_ACTIVITY_
Could you repeat the whole listing below exactly, omitting any picture it holds?

╔══

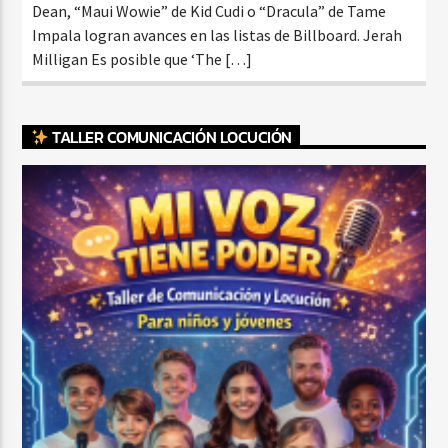
Dean, “Maui Wowie” de Kid Cudi o “Dracula” de Tame
Impala logran avances en las listas de Billboard. Jerah
Milligan Es posible que ‘The […]
TALLER COMUNICACIÓN LOCUCIÓN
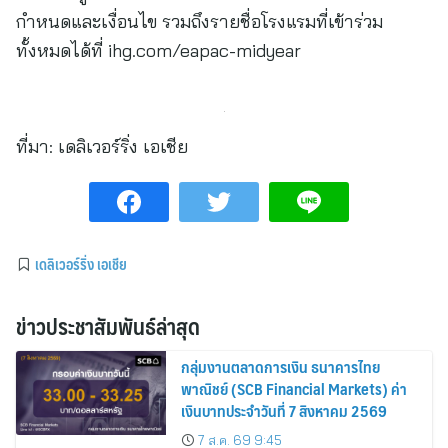
กำหนดและเงื่อนไข รวมถึงรายชื่อโรงแรมที่เข้าร่วม
ทั้งหมดได้ที่ ihg.com/eapac-midyear
ที่มา:
เดลิเวอร์ริ่ง เอเชีย
เดลิเวอร์ริ่ง เอเชีย
ข่าวประชาสัมพันธ์ล่าสุด
กลุ่มงานตลาดการเงิน ธนาคารไทย
พาณิชย์ (SCB Financial Markets) ค่า
เงินบาทประจำวันที่ 7 สิงหาคม 2569
7 ส.ค. 69 9:45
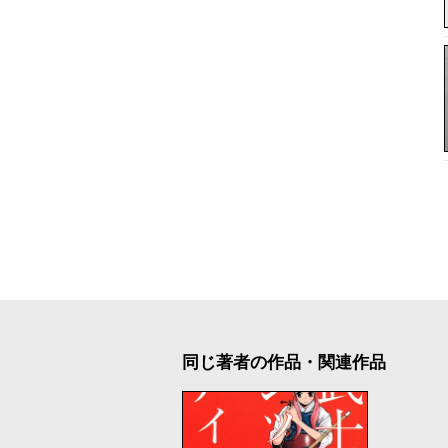
同じ著者の作品・関連作品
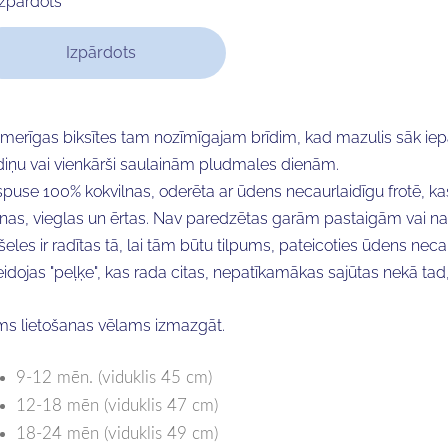
Izpārdots
Izpārdots
merīgas biksītes tam nozīmīgajam brīdim, kad mazulis sāk iep
iņu vai vienkārši saulainām pludmales dienām.
spuse 100% kokvilnas, oderēta ar ūdens necaurlaidīgu frotē, k
nas, vieglas un ērtas. Nav paredzētas garām pastaigām vai nak
šeles ir radītas tā, lai tām būtu tilpums, pateicoties ūdens nec
eidojas "peļķe", kas rada citas, nepatīkamākas sajūtas nekā tad
ms lietošanas vēlams izmazgāt.
9-12 mēn. (viduklis 45 cm)
12-18 mēn (viduklis 47 cm)
18-24 mēn (viduklis 49 cm)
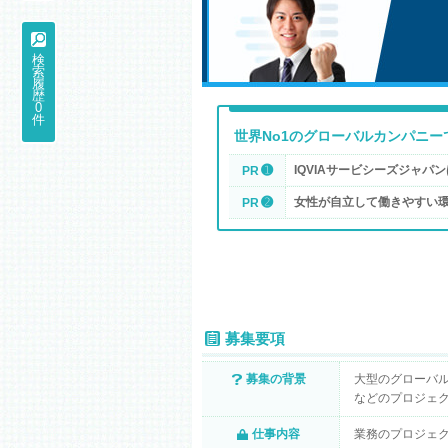
検
索
履
歴
0
件
世界No1のグローバルカンパニ
➊
IQVIAサービシーズジャパ
PR
➋
女性が自立して働きやすい
PR
募集要項
募集の背景
大型のグローバ
などのプロジェ
仕事内容
業務のプロジェ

╚══

_ANSWER AREA_
Dean, “Maui Wowie” de Kid Cudi o “Dracula” de Tame
Impala logran avances en las listas de Billboard. Jerah
Milligan Es posible que ‘The […]
TALLER COMUNICACIÓN LOCUCIÓN
กำหนดและเงื่อนไข รวมถึงรายชื่อโรงแรมที่เข้าร่วม
ทั้งหมดได้ที่ ihg.com/eapac-midyear
ที่มา:
เดลิเวอร์ริ่ง เอเชีย
เดลิเวอร์ริ่ง เอเชีย
ข่าวประชาสัมพันธ์ล่าสุด
กลุ่มงานตลาดการเงิน ธนาคารไทย
พาณิชย์ (SCB Financial Markets) ค่า
เงินบาทประจำวันที่ 7 สิงหาคม 2569
7 ส.ค. 69 9:45
同じ著者の作品・関連作品
Izpārdots
Izpārdots
merīgas biksītes tam nozīmīgajam brīdim, kad mazulis sāk iep
iņu vai vienkārši saulainām pludmales dienām.
spuse 100% kokvilnas, oderēta ar ūdens necaurlaidīgu frotē, k
nas, vieglas un ērtas. Nav paredzētas garām pastaigām vai nak
šeles ir radītas tā, lai tām būtu tilpums, pateicoties ūdens nec
eidojas "peļķe", kas rada citas, nepatīkamākas sajūtas nekā tad
ms lietošanas vēlams izmazgāt.
9-12 mēn. (viduklis 45 cm)
12-18 mēn (viduklis 47 cm)
18-24 mēn (viduklis 49 cm)
検
索
履
歴
0
件
世界No1のグローバルカンパニ
➊
IQVIAサービシーズジャパ
PR
➋
女性が自立して働きやすい
PR
募集要項
募集の背景
大型のグローバ
などのプロジェ
仕事内容
業務のプロジェ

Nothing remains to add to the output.